On hereditarily self-similar \(p\)-adic analytic pro-\(p\) groups (Q2141703)

Summary: A non-trivial finitely generated pro-\(p\) group \(G\) is said to be strongly hereditarily self-similar of index \(p\) if every non-trivial finitely generated closed subgroup of \(G\) admits a faithful self-similar action on a \(p\)-ary tree. We classify the solvable torsion-free \(p\)-adic analytic pro-\(p\) groups of dimension less than \(p\) that are strongly hereditarily self-similar of index \(p\). Moreover, we show that a solvable torsion-free \(p\)-adic analytic pro-\(p\) group of dimension less than \(p\) is strongly hereditarily self-similar of index \(p\) if and only if it is isomorphic to the maximal pro-\(p\) Galois group of some field that contains a primitive \(p\) th root of unity.
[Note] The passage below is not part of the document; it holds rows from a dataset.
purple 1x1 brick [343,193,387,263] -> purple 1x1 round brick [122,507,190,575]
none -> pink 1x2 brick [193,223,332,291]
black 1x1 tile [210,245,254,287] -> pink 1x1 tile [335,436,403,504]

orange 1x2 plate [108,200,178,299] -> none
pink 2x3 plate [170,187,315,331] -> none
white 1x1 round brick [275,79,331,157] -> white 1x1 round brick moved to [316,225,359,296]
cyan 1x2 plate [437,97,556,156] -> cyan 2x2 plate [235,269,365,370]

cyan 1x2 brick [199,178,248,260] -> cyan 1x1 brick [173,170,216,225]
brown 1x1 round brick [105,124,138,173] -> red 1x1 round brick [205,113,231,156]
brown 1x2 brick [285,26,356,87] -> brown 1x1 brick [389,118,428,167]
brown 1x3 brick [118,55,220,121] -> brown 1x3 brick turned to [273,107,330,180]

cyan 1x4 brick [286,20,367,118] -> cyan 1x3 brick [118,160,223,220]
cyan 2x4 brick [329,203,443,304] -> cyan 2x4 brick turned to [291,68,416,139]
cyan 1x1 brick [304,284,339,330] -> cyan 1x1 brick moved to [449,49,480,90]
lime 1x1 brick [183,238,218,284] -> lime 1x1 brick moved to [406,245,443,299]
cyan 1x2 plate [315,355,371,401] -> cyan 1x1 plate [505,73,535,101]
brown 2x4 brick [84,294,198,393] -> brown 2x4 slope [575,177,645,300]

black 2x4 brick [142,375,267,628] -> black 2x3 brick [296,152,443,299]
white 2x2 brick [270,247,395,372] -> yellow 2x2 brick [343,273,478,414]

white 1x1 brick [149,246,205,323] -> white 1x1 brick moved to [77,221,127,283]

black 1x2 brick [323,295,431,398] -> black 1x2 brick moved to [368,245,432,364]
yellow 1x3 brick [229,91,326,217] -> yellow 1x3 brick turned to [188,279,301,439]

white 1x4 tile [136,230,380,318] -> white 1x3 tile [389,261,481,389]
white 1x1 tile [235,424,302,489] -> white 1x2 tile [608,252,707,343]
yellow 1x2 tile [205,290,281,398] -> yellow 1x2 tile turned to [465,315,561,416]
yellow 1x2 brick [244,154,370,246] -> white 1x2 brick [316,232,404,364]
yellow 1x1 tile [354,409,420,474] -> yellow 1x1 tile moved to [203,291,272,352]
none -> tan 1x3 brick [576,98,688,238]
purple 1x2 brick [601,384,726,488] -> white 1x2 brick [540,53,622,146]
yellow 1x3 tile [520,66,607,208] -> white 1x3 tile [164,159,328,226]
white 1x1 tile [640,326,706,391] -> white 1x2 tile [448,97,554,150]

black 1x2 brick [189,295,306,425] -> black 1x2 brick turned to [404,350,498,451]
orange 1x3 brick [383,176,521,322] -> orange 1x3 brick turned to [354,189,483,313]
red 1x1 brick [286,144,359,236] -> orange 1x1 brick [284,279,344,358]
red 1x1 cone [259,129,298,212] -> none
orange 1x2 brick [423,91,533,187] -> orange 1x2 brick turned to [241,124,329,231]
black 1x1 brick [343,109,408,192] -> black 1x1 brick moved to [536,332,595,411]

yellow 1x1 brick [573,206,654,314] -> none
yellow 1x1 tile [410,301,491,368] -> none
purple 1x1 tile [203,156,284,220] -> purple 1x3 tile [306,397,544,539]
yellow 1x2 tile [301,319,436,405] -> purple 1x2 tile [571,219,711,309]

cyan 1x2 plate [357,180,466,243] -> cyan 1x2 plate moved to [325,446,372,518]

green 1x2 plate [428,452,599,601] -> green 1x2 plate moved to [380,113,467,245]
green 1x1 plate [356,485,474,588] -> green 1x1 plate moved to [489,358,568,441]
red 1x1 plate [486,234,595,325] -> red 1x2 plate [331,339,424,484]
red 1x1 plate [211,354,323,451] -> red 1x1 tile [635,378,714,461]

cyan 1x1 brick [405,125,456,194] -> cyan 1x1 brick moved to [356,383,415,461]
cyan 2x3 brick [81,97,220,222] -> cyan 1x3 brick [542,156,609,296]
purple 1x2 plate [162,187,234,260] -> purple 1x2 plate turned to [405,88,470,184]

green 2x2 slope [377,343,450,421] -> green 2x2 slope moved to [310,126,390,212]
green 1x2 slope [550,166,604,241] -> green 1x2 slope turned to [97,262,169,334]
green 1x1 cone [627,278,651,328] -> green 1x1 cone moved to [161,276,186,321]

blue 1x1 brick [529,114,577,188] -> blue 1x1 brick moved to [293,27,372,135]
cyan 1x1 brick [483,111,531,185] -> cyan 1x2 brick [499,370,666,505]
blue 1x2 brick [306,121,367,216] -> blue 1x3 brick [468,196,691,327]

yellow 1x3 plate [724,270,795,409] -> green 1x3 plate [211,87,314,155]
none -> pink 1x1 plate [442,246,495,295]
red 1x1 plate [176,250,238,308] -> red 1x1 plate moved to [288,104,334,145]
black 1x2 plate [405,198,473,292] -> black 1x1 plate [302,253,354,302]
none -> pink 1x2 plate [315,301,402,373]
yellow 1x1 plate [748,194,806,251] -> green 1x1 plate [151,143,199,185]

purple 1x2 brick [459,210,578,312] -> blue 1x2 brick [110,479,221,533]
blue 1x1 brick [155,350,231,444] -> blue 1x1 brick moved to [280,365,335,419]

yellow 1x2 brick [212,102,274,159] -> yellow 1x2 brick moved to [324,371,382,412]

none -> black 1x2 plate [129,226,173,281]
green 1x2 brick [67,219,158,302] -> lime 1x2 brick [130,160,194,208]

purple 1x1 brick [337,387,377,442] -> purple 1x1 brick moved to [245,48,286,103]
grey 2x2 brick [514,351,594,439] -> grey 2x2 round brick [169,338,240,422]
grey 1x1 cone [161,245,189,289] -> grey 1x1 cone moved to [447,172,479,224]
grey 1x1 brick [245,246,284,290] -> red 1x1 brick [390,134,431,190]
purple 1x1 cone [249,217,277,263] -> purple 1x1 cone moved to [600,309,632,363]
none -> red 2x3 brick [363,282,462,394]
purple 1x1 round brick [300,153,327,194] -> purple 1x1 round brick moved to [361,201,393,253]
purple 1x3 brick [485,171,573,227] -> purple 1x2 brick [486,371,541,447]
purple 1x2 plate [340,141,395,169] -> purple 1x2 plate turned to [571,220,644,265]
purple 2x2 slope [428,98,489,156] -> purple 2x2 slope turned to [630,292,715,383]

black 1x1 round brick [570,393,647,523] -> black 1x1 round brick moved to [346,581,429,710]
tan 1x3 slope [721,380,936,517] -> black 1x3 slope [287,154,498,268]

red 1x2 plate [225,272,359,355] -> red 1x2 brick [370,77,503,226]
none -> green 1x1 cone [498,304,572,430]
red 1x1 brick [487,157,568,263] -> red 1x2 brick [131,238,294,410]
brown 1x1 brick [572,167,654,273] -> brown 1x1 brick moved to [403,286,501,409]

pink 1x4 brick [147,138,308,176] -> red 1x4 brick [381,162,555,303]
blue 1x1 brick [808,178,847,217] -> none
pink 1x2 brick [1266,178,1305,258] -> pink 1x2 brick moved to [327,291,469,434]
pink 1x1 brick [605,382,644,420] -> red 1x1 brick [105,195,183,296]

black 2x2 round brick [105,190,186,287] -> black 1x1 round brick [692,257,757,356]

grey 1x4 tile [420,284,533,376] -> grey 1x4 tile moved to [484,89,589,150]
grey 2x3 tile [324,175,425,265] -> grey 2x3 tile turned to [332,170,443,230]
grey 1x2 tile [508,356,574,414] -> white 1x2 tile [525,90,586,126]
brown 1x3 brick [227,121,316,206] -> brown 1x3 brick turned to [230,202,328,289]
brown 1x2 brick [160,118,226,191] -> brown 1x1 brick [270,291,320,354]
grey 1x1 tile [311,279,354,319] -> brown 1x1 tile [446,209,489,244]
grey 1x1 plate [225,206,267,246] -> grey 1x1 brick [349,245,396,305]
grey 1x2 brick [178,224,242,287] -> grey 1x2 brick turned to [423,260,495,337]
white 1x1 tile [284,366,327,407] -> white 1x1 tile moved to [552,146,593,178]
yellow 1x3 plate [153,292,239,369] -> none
As a key step for the proof of the above results, we classify the \(3\)-dimensional solvable torsion-free \(p\)-adic analytic pro-\(p\) groups that admit a faithful self-similar action on a \(p\)-ary tree, completing the classification of the \(3\)-dimensional torsion-free \(p\)-adic analytic pro-\(p\) groups that admit such actions.